A repeated-measures ANOVA comparing modulation scores from the three types of runs (33Hz vibration, 100Hz vibration, and control) found a significant effect of condition, F(2,148)=3.71, p=.027. Post-hoc comparisons of modulation scores from vibration runs with those from control runs showed the difference to be significant at 33Hz, t(74)=3.00, p=.004, but not at 100Hz, t(74)=1.35, p=.18. Subsequent analysis was therefore confined to the effect of 33Hz vibration, although results at the two frequencies were qualitatively similar. The shaded area in shows that pain gating was a modest effect that lingered into the post-vibration period.

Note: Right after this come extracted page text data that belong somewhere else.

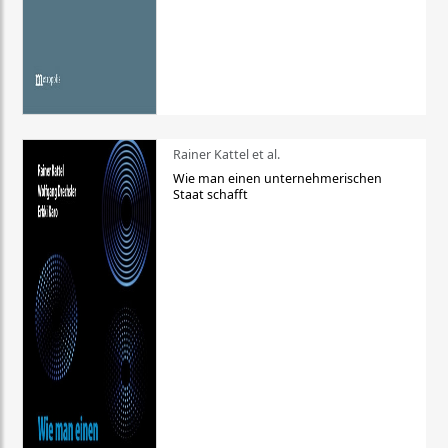
Rainer Kattel et al.
Wie man einen unternehmerischen
Staat schafft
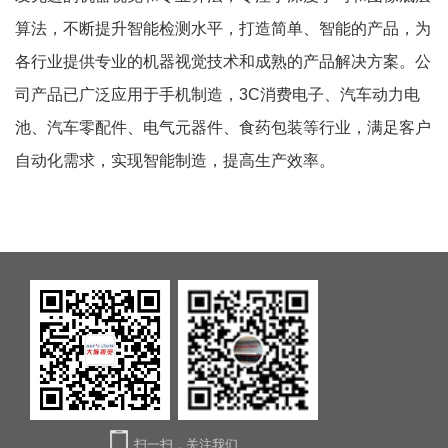
算法，不断提升智能检测水平，打造简单、智能的产品，为
各行业提供专业的机器视觉技术和成熟的产品解决方案。公
司产品已广泛应用于手机制造，3C消费电子、汽车动力电
池、汽车零配件、电气元器件、食药包装等行业，满足客户
自动化需求，实现智能制造，提高生产效率。
扫一扫，关注我们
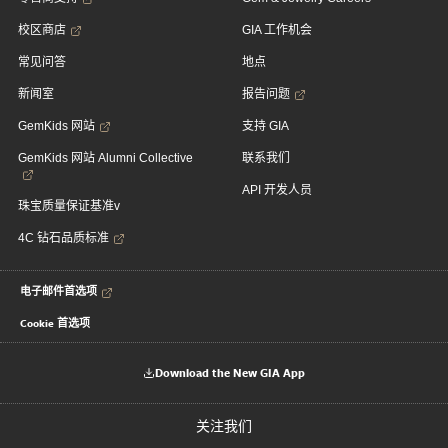
校区商店
GIA 工作机会
常见问答
地点
新闻室
报告问题
GemKids 网站
支持 GIA
GemKids 网站 Alumni Collective
联系我们
API 开发人员
珠宝质量保证基准v
4C 钻石品质标准
电子邮件首选项
Cookie 首选项
Download the New GIA App
关注我们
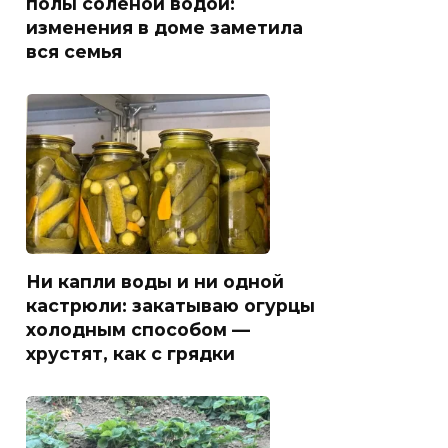
полы солёной водой:
изменения в доме заметила
вся семья
Ни капли воды и ни одной
кастрюли: закатываю огурцы
холодным способом —
хрустят, как с грядки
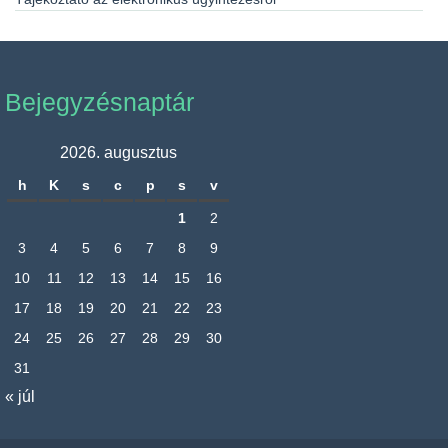
Bejegyzésnaptár
2026. augusztus
h
K
s
c
p
s
v
1
2
3
4
5
6
7
8
9
10
11
12
13
14
15
16
17
18
19
20
21
22
23
24
25
26
27
28
29
30
31
« júl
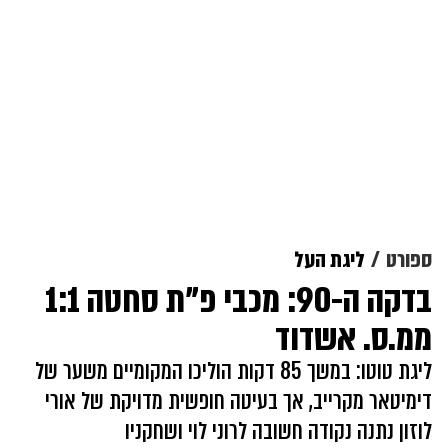
ספורט
ליגת העל
בדקה ה-90: מכבי פ"ת סחטה 1:1
ממ.ס. אשדוד
ליגת טוטו: במשך 85 דקות הוליכו המקומיים משער של
דימיטאר מקרייב, אך בעיטה חופשית מדויקת של אורי
לוזון נתנה נקודה חשובה לרוני לוי ושחקניו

Fig. 6 Pain intensity ratings over the course of control runs (circles), and runs in which 33Hz vibration was present during trials 13–22 (triangles). Data are averaged across all participants (FM, TMD, and HC). The order of the two types of runs was (more ...)
Pain modulation scores were marginally correlated with temperature [r=.22, p=.057], meaning that there was a tendency for pain elicited by low temperatures to be more effectively suppressed than pain elicited by higher temperatures. Modulation scores were not, however, related to pain intensity on the trial (#12) immediately preceding the onset of vibration [r= −.15, p=.21] and they did not differ by participant group, F(2,72)=.58, p=.56. This pattern of statistical outcomes, similar to that obtained for sensitization slope, implies that pain gating is likewise a relatively low-level process.
Finally, there was a small but significant correlation between pain modulation score in the 33 Hz run, and the slope of sensitization in the same participant’s control run [r=.23, p=.046]. Vibration tended to increase pain in individuals with high sensitization slope, but to decrease pain in subjects with lower values of this continuous variable.